======== Source data
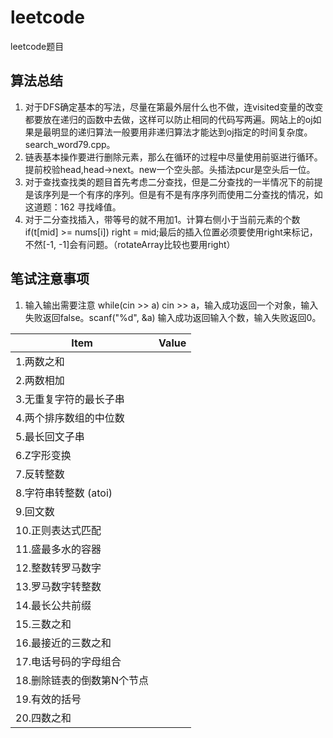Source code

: # leetcode
leetcode题目

## 算法总结
1. 对于DFS确定基本的写法，尽量在第最外层什么也不做，连visited变量的改变都要放在递归的函数中去做，这样可以防止相同的代码写两遍。网站上的oj如果是最明显的递归算法一般要用非递归算法才能达到oj指定的时间复杂度。search_word79.cpp。
2. 链表基本操作要进行删除元素，那么在循环的过程中尽量使用前驱进行循环。提前校验head,head->next。new一个空头部。头插法pcur是空头后一位。
3. 对于查找查找类的题目首先考虑二分查找，但是二分查找的一半情况下的前提是该序列是一个有序的序列。但是有不是有序序列而使用二分查找的情况，如这道题：162 寻找峰值。
4. 对于二分查找插入，带等号的就不用加1。计算右侧小于当前元素的个数if(t[mid] >= nums[i]) right = mid;最后的插入位置必须要使用right来标记，不然[-1, -1]会有问题。（rotateArray比较也要用right）

## 笔试注意事项 
1. 输入输出需要注意  while(cin >> a) cin >> a，输入成功返回一个对象，输入失败返回false。scanf("%d", &a) 输入成功返回输入个数，输入失败返回0。

Item                     | Value
-----                    | -----
1.两数之和                |
2.两数相加                |
3.无重复字符的最长子串     |
4.两个排序数组的中位数     |
5.最长回文子串            |
6.Z字形变换               |
7.反转整数                |
8.字符串转整数 (atoi)     |
9.回文数                 |
10.正则表达式匹配         |
11.盛最多水的容器          |
12.整数转罗马数字          |
13.罗马数字转整数          |
14.最长公共前缀            |
15.三数之和               |
16.最接近的三数之和        |
17.电话号码的字母组合       |
18.删除链表的倒数第N个节点  |
19.有效的括号              |
20.四数之和                |
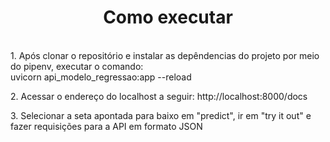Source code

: <h1 align="center"> Como executar </h1>

<p>
<br/> 1. Após clonar o repositório e instalar as depêndencias do projeto por meio do pipenv, executar o comando: <br/>
uvicorn api_modelo_regressao:app --reload
</p>

<p>
2. Acessar o endereço do localhost a seguir:
http://localhost:8000/docs
</p>

<p>
3. Selecionar a seta apontada para baixo em "predict", ir em "try it out" e fazer requisições para a API em formato JSON
</p>
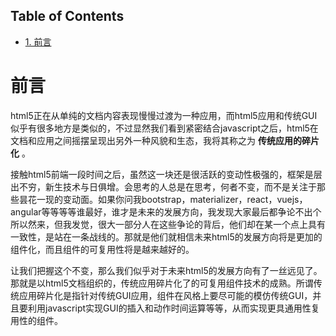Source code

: <nav id="table-of-contents">
<h2>Table of Contents</h2>
<div id="text-table-of-contents">
<ul>
<li><a href="#orgheadline1">1. 前言</a></li>
</ul>
</div>
</nav>


# 前言<a id="orgheadline1"></a>

html5正在从单纯的文档内容表现慢慢过渡为一种应用，而html5应用和传统GUI似乎有很多地方是类似的，不过显然我们看到紧密结合javascript之后，html5在文档和应用之间摇摆呈现出另外一种风貌和生态，我将其称之为 **传统应用的碎片化** 。

接触html5前端一段时间之后，虽然这一块还是很活跃的变动性极强的，框架是层出不穷，新生技术与日俱增。会思考的人总是在思考，何者不变，而不是关注于那些昙花一现的变动面。如果你问我bootstrap，materializer，react，vuejs，angular等等等等谁最好，谁才是未来的发展方向，我发现大家最后都争论不出个所以然来，但我发觉，很大一部分人在这些争论的背后，他们却在某一个点上具有一致性，是站在一条战线的。那就是他们就相信未来html5的发展方向将是更加的组件化，而且组件的可复用性将是越来越好的。

让我们把握这个不变，那么我们似乎对于未来html5的发展方向有了一丝远见了。那就是以html5文档组织的，传统应用碎片化了的可复用组件技术的成熟。所谓传统应用碎片化是指针对传统GUI应用，组件在风格上要尽可能的模仿传统GUI，并且要利用javascript实现GUI的插入和动作时间运算等等，从而实现更具通用性复用性的组件。
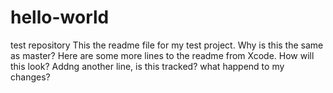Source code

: # hello-world
test repository
This the readme file for my test project.
Why is this the same as master?
Here are some more lines to the readme from Xcode. How will this look?
Addng another line, is this tracked?
what happend to my changes?

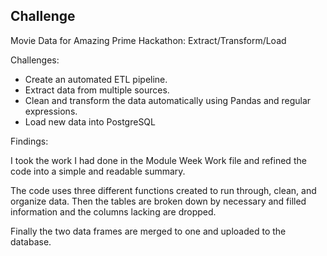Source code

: ## Challenge

Movie Data for Amazing Prime Hackathon: Extract/Transform/Load

Challenges:
- Create an automated ETL pipeline.
- Extract data from multiple sources.
- Clean and transform the data automatically using Pandas and regular expressions.
- Load new data into PostgreSQL

Findings:

I took the work I had done in the Module Week Work file and refined the code into a simple and readable summary.

The code uses three different functions created to run through, clean, and organize data. Then the tables are broken down by necessary and filled information and the columns lacking are dropped.

Finally the two data frames are merged to one and uploaded to the database.

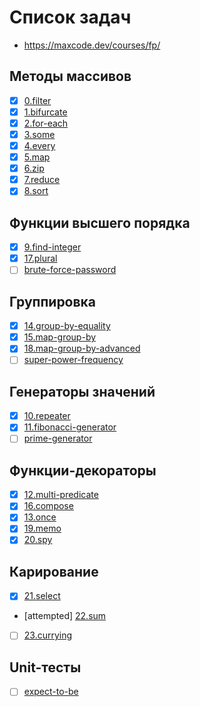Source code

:# Список задач
- https://maxcode.dev/courses/fp/

## Методы массивов
 - [x] [0.filter](0.filter.js)
 - [x] [1.bifurcate](1.bifurcate.js)
 - [x] [2.for-each](2.for-each.js)
 - [x] [3.some](3.some.js)
 - [x] [4.every](4.every.js)
 - [x] [5.map](5.map.js)
 - [x] [6.zip](6.zip.js)
 - [x] [7.reduce](7.reduce.js)
 - [x] [8.sort](8.sort.js)

## Функции высшего порядка
 - [x] [9.find-integer](9.find-integer.js)
 - [x] [17.plural](17.plural.js)
 - [ ] [brute-force-password]()

## Группировка
 - [x] [14.group-by-equality](14.group-by-equality.js)
 - [x] [15.map-group-by](15.map-group-by.js)
 - [x] [18.map-group-by-advanced](18.map-group-by-advanced.js)
 - [ ] [super-power-frequency]()

## Генераторы значений
 - [x] [10.repeater](10.repeater.js)
 - [x] [11.fibonacci-generator](11.fibonacci-generator.js)
 - [ ] [prime-generator]()

 <!--  8 < 15 -->
<!--  10 < 12 -->
<!--  12 < 10 -->
 <!-- d  <=  n / d -->
 <!-- d² <=  n -->
 <!-- d  <=  ✓n -->

## Функции-декораторы
 - [x] [12.multi-predicate](12.multi-predicate.js)
 - [x] [16.compose](16.compose.js)
 - [x] [13.once](13.once.js)
 - [x] [19.memo](19.memo.js)
 - [x] [20.spy](20.spy.js)

## Карирование
 - [x] [21.select](21.select.js)
 - [attempted] [22.sum](22.sum.js)
 - [ ] [23.currying]()

## Unit-тесты
 - [ ] [expect-to-be](https://maxcode.dev/problems/expect-to-be/)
================
» **Written task**
Pull from the data each line where the string "maxcode" turns up.

» **Solution**
- https://maxcode.dev/courses/fp/
 - [ ] [expect-to-be](https://maxcode.dev/problems/expect-to-be/)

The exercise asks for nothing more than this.